The move comes as the Promenade des Anglais along the seafront of the Riviera city reopened after last week’s attack in which Tunisian Mohamed Lahouaiej Bouhlel ploughed a truck into crowds of Bastille Day revellers, killing 84, before being shot dead.
Two members of the government sounded a conciliatory note ahead of last evening’s parliamentary debate on the matter.
Justice minister Jean-Jacques Urvoas left the door open to a six-month rollover of emergency rule in line with demands from right-wing politicians, saying the demand was “not incongruous” given that it would encompass the anniversary of the attacks of last November.

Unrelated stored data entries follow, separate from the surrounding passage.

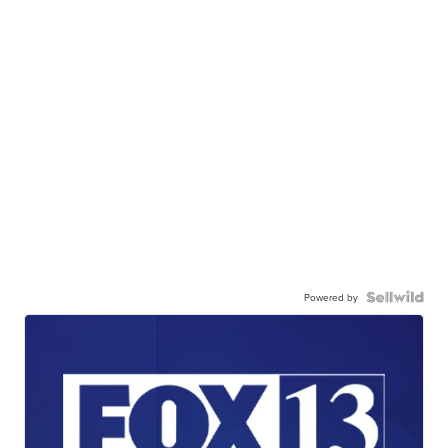
Powered by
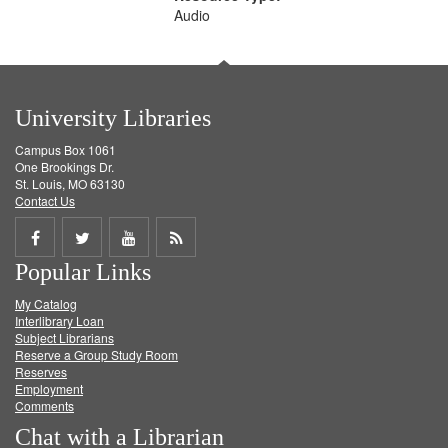
Audio
University Libraries
Campus Box 1061
One Brookings Dr.
St. Louis, MO 63130
Contact Us
Share
Share
Share
Get
Popular Links
on
on
on
RSS
My Catalog
Facebook
Twitter
Youtube
feed
Interlibrary Loan
Subject Librarians
Reserve a Group Study Room
Reserves
Employment
Comments
Chat with a Librarian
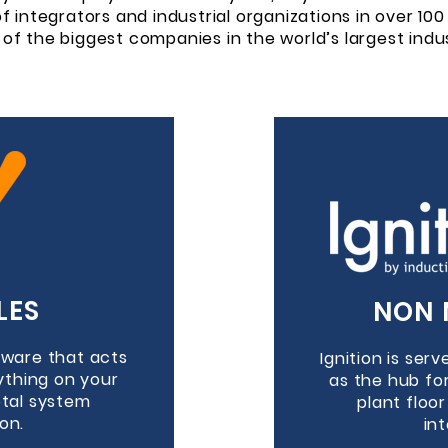
 integrators and industrial organizations in over 100 
of the biggest companies in the world’s largest indus
LES
NON 
ftware that acts
Ignition is ser
ything on your
as the hub fo
otal system
plant floo
on.
in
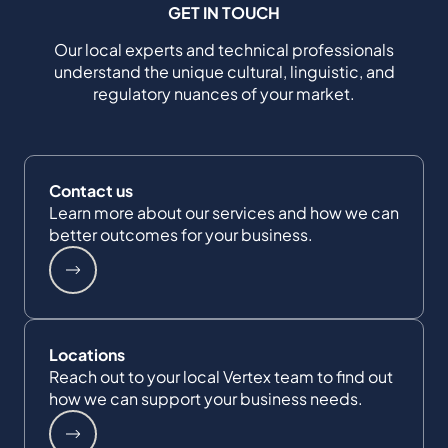
GET IN TOUCH
Our local experts and technical professionals
understand the unique cultural, linguistic, and
regulatory nuances of your market.
Contact us
Learn more about our services and how we can
better outcomes for your business.
Locations
Reach out to your local Vertex team to find out
how we can support your business needs.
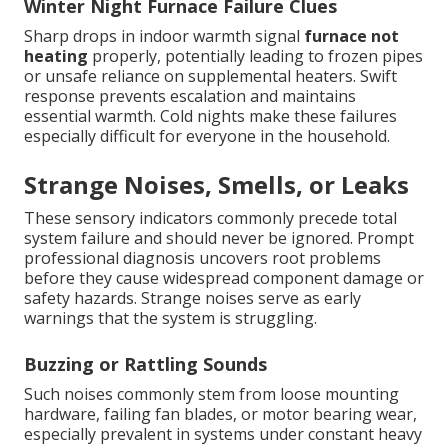
Winter Night Furnace Failure Clues
Sharp drops in indoor warmth signal
furnace not
heating
properly, potentially leading to frozen pipes
or unsafe reliance on supplemental heaters. Swift
response prevents escalation and maintains
essential warmth. Cold nights make these failures
especially difficult for everyone in the household.
Strange Noises, Smells, or Leaks
These sensory indicators commonly precede total
system failure and should never be ignored. Prompt
professional diagnosis uncovers root problems
before they cause widespread component damage or
safety hazards. Strange noises serve as early
warnings that the system is struggling.
Buzzing or Rattling Sounds
Such noises commonly stem from loose mounting
hardware, failing fan blades, or motor bearing wear,
especially prevalent in systems under constant heavy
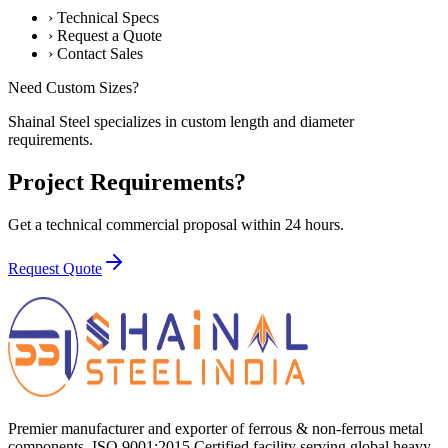
›
Technical Specs
›
Request a Quote
›
Contact Sales
Need Custom Sizes?
Shainal Steel specializes in custom length and diameter
requirements.
Project Requirements?
Get a technical commercial proposal within 24 hours.
Request Quote
Premier manufacturer and exporter of ferrous & non-ferrous metal
components. ISO 9001:2015 Certified facility serving global heavy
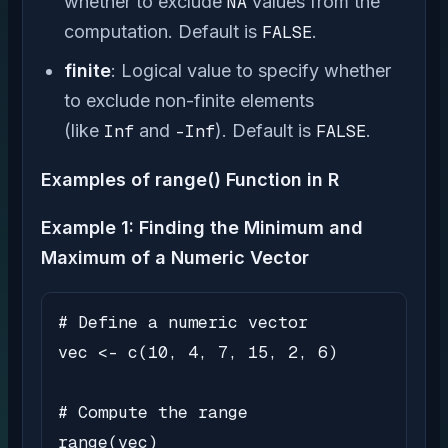
whether to exclude
NA
values from the
computation. Default is
FALSE
.
finite
: Logical value to specify whether
to exclude non-finite elements
(like
Inf
and
-Inf
). Default is
FALSE
.
Examples of range() Function in R
Example 1: Finding the Minimum and
Maximum of a Numeric Vector
# Define a numeric vector

vec <- c(10, 4, 7, 15, 2, 6)

# Compute the range

range(vec)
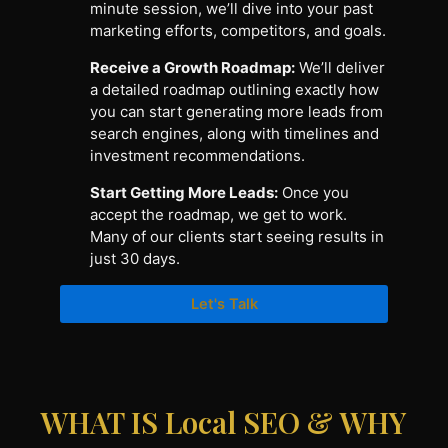
minute session, we’ll dive into your past
marketing efforts, competitors, and goals.
Receive a Growth Roadmap:
We’ll deliver
a detailed roadmap outlining exactly how
you can start generating more leads from
search engines, along with timelines and
investment recommendations.
Start Getting More Leads:
Once you
accept the roadmap, we get to work.
Many of our clients start seeing results in
just 30 days.
Let's Talk
WHAT IS Local SEO & WHY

Defence minister, Jean-Yves Le Drian, said Mr Valls was ready to take other proposals on board concerning the specific powers emergency rule would comprise.
“This is not just symbolic,” said Mr Le Drian. “We can see from what happened in Germany that the threat is everywhere,” the minister said, alluding to news of yet another attack overnight in Germany in which a man hit train commuters with an axe, seriously injuring four.
The number of French people who believe François Hollande’s government is up to the task of tackling terrorism plummeted to 33% after the attack in Nice, from confidence ratings of 50% or more in the wake of the two other major attacks in early and late 2015.
France imposed emergency rules after the November 13 attacks in which Islamist militants killed 130 people in Paris, giving the police powers to search homes and place people under immediate house arrest without advance clearance from judges.
The Interior Ministry said hundreds of unlicensed weapons were unearthed, helping foil several terror plots. The bill to be debated in parliament last night was also intended to grant police and spy services greater powers to dig into suspects’ computers and mobile phone communications.